◆ **WHAT YOU NEED TO DO**
a) Using the bitcoin article below, answer each question, marking your answers (i), (ii), (iii):
(i) What price did bitcoin rise above on Nov. 30?
(ii) How much does Grayscale Investments say it has in assets under management?
(iii) Which firm's note cited the Grayscale Bitcoin Trust as a leading indicator of institutional interest in bitcoin?
b) Decide whether each statement agrees with the bitcoin article below. Answer yes or no for (i), (ii) and (iii), and quote the article's deciding words.
(i) Bitcoin has touched $20,000.
(ii) Grayscale is owned by Digital Currency Group.
(iii) GBTC gained less than bitcoin in 2020.

◆ **SOURCE DOCUMENT**
Bitcoin hit a new all-time-high on Nov. 30 above $19,800, but has swung wildly in the days since and has yet to touch $20,000, a round number seen as a significant resistance level.
The oldest and largest cryptocurrency by market cap is up 170% in 2020, outpacing the gains of the S&P 500 (14%) and Nasdaq (38%).
The 2020 surge has been driven by institutional investing, as Wall Street firms warm to bitcoin. No one has benefited from the trend more than Grayscale Investments, the largest crypto asset firm, which now says it has $12 billion in assets under management. (Grayscale is owned by Barry Silbert’s Digital Currency Group, the largest crypto venture capital fund.)
In the second quarter of this year, more than a dozen well-known Wall Street firms disclosed with the SEC new investments in Grayscale’s Bitcoin Investment Trust (GBTC), a publicly traded fund pegged to the price of bitcoin. The fund was cited this week in a JP Morgan note as a leading indicator of institutional interest in bitcoin: “A failure by the Grayscale Bitcoin Trust to receive additional inflows over the coming weeks would cast doubt to the idea that institutional investors such as family offices have embarked on a trend of embracing bitcoin as digital gold replacing traditional gold as a long-term investment.” GBTC is up 190% in 2020, slightly higher than bitcoin.

◆ **DATA RECORDS**

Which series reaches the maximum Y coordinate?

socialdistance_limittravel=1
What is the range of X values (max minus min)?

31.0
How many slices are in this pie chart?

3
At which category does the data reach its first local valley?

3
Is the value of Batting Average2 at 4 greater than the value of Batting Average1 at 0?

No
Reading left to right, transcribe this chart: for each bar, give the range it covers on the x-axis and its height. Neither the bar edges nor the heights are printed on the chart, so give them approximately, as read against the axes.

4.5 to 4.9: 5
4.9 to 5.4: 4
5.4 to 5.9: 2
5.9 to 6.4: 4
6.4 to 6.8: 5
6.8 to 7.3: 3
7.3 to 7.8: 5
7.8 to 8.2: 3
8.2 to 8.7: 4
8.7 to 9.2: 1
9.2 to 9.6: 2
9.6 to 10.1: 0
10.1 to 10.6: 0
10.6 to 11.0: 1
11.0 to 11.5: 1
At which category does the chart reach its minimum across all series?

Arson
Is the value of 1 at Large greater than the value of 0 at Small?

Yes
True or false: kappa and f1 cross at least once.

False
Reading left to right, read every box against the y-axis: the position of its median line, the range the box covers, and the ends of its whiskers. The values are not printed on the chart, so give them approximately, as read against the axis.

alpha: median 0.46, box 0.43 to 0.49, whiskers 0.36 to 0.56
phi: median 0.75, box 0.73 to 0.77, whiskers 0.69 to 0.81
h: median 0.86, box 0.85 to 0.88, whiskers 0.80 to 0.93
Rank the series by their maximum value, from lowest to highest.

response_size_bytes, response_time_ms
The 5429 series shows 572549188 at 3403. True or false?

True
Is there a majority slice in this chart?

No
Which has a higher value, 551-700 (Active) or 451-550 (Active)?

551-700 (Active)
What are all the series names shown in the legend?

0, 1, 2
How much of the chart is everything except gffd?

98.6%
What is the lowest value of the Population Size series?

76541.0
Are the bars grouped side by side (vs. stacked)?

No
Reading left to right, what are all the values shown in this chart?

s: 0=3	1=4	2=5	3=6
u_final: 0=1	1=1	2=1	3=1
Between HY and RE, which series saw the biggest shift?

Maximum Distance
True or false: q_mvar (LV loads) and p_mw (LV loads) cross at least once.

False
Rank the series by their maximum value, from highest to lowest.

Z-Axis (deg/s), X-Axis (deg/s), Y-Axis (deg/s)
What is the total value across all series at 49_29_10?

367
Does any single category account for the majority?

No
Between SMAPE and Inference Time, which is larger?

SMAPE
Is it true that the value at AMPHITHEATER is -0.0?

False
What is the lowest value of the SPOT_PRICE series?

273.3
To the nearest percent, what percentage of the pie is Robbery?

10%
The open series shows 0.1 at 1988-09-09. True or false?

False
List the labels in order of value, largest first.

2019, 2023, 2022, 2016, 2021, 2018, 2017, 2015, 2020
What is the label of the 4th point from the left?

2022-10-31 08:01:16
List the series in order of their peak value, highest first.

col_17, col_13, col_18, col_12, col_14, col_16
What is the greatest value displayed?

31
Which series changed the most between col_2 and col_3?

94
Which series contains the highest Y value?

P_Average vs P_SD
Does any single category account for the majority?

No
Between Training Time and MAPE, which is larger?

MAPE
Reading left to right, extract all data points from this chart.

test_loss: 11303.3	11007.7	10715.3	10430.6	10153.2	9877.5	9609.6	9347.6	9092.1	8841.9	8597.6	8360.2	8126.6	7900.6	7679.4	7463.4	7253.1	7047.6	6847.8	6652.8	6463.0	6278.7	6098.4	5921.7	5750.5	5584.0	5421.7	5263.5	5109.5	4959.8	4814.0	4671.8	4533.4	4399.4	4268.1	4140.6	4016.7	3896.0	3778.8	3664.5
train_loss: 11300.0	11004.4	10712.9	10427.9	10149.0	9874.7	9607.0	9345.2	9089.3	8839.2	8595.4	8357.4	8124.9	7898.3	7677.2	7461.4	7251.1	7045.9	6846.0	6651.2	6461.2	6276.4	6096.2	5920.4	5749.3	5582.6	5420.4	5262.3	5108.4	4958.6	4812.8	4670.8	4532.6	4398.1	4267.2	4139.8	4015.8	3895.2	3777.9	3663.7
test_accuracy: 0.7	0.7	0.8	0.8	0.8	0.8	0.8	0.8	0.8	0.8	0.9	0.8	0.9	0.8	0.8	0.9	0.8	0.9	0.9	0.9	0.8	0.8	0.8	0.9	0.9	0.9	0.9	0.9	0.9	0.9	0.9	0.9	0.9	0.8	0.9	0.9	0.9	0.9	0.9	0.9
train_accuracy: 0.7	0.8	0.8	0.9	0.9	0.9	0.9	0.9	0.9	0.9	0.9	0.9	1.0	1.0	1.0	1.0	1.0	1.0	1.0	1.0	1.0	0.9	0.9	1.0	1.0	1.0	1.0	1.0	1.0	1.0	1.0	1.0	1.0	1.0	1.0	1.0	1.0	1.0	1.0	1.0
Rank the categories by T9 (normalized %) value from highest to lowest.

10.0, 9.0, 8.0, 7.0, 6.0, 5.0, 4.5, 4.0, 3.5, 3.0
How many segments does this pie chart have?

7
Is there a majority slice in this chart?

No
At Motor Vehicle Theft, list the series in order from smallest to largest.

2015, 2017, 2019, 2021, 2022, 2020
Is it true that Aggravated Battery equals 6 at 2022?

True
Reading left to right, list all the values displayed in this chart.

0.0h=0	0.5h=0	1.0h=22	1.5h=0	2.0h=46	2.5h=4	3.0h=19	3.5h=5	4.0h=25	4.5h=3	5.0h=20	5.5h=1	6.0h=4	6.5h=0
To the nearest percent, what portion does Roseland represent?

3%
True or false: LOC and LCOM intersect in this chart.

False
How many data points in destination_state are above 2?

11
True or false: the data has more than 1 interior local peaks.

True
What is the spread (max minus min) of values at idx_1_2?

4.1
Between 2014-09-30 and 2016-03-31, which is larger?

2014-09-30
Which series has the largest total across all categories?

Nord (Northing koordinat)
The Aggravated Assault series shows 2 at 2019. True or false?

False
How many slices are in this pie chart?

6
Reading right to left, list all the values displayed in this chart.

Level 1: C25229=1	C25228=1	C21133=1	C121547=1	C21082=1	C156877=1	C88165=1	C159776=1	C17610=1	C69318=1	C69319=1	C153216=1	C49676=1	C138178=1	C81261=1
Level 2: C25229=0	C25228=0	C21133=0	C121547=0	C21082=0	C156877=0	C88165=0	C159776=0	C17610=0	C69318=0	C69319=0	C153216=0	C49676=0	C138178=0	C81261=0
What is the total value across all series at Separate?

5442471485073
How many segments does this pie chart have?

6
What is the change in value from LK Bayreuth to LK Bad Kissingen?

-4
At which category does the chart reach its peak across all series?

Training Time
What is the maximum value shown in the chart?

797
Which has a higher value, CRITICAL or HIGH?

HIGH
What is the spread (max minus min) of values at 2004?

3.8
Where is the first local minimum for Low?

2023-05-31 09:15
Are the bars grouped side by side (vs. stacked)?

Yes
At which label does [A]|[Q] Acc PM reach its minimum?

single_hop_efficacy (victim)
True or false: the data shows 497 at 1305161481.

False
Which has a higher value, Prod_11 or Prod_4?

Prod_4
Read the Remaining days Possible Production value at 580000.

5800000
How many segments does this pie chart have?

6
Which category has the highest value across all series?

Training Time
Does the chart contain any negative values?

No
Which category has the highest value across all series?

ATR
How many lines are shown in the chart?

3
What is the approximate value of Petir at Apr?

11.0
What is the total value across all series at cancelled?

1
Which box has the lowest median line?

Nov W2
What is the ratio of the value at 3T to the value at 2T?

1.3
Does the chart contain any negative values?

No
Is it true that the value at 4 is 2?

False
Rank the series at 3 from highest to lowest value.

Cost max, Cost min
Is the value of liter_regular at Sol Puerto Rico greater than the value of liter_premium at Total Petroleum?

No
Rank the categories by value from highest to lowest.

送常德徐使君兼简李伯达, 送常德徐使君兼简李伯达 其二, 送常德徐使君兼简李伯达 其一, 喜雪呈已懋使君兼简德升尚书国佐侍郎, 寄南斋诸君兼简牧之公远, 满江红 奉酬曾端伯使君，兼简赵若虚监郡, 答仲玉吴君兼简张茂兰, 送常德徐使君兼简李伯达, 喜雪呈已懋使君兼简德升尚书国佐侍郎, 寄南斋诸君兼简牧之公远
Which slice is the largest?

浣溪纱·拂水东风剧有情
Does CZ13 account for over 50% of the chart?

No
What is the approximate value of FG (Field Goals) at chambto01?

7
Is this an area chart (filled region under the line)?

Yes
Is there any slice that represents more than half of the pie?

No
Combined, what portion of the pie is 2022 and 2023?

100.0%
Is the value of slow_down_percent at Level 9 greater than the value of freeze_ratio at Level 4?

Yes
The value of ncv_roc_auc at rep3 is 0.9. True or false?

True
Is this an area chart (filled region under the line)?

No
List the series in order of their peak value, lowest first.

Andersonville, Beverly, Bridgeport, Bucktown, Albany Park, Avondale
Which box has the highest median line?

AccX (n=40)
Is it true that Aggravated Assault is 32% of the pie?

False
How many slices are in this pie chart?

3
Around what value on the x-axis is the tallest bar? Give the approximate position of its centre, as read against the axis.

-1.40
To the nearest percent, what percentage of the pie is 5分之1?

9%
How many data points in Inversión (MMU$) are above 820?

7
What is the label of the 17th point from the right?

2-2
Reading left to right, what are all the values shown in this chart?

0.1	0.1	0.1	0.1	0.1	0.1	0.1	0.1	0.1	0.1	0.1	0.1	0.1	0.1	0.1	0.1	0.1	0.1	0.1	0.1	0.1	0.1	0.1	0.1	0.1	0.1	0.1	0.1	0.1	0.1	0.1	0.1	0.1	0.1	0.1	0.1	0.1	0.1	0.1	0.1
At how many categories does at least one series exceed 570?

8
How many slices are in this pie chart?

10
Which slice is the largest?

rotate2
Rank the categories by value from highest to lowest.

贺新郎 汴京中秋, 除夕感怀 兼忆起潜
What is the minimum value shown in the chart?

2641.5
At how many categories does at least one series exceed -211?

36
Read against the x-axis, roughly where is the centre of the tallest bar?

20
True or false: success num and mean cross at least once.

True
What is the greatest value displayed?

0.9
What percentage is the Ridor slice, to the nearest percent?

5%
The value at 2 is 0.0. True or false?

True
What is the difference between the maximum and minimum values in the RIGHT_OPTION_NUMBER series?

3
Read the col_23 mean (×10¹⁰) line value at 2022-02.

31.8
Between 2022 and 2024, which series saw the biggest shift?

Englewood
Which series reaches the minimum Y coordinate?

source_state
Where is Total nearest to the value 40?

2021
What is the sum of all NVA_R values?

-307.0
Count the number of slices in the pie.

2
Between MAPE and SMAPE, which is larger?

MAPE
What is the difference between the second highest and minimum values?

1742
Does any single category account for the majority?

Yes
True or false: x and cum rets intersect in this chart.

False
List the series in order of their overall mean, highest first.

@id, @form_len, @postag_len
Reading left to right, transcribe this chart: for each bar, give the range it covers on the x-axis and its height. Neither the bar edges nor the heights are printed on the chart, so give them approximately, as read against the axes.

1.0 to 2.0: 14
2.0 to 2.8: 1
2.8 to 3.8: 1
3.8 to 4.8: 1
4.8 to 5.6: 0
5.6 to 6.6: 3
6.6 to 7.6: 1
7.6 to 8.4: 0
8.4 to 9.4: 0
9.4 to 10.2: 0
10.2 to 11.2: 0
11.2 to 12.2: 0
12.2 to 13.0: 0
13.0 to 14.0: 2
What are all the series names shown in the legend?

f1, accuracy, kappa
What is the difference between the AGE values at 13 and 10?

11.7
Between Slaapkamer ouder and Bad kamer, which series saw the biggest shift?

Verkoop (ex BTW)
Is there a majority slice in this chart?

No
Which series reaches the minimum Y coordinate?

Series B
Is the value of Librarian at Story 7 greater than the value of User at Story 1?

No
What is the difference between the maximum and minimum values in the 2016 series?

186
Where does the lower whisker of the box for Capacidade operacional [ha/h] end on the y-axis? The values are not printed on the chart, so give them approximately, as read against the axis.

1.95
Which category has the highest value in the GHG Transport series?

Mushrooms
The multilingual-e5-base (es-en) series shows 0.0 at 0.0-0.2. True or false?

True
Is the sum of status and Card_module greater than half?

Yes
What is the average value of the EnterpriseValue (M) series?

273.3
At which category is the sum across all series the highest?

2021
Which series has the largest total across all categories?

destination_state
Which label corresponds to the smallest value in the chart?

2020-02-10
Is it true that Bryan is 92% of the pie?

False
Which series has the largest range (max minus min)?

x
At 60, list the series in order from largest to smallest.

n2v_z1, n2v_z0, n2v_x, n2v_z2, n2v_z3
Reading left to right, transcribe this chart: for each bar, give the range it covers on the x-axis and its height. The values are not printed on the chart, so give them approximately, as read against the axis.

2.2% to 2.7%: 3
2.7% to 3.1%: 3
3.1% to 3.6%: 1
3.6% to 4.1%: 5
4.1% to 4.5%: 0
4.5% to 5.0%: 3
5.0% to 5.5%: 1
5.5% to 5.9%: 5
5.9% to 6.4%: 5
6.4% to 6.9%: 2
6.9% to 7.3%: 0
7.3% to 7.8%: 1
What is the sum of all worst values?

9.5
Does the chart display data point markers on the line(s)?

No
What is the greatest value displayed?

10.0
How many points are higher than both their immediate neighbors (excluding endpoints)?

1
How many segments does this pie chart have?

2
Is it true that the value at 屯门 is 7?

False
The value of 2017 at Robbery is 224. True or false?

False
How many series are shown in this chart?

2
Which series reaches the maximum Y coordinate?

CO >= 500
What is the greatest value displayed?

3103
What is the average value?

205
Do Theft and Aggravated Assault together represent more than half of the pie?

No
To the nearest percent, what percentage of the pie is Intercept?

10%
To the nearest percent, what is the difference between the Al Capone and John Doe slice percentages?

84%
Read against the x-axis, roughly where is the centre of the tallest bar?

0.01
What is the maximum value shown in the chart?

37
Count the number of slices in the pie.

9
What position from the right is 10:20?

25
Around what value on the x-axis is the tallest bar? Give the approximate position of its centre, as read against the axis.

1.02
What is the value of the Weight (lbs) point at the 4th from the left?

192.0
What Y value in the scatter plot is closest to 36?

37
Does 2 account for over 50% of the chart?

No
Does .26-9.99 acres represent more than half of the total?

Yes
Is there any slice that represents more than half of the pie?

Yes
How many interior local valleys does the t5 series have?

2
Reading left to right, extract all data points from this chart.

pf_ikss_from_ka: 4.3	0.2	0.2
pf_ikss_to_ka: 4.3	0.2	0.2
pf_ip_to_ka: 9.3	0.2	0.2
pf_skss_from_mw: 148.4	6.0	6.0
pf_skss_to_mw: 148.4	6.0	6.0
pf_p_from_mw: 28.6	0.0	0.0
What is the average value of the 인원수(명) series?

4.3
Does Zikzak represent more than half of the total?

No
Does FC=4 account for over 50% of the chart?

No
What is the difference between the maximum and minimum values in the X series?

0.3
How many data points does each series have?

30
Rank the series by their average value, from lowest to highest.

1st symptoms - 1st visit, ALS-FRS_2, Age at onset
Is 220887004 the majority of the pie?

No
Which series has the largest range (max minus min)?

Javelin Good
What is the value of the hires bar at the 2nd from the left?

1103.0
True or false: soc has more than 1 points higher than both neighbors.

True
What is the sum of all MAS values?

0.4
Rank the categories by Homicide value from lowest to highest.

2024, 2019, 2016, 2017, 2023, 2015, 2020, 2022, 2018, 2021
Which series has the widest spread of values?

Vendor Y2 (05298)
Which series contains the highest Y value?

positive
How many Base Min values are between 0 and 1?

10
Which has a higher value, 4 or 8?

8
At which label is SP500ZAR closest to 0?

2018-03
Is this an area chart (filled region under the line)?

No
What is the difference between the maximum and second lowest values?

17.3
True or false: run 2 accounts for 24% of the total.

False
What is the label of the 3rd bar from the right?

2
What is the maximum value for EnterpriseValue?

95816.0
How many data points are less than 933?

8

◆ **RESPONSES**
a)
(i) $19,800
(ii) $12 billion
(iii) JP Morgan

b)
(i) No: "has yet to touch $20,000"
(ii) Yes: "Grayscale is owned by Barry Silbert’s Digital Currency Group"
(iii) No: "GBTC is up 190% in 2020, slightly higher than bitcoin."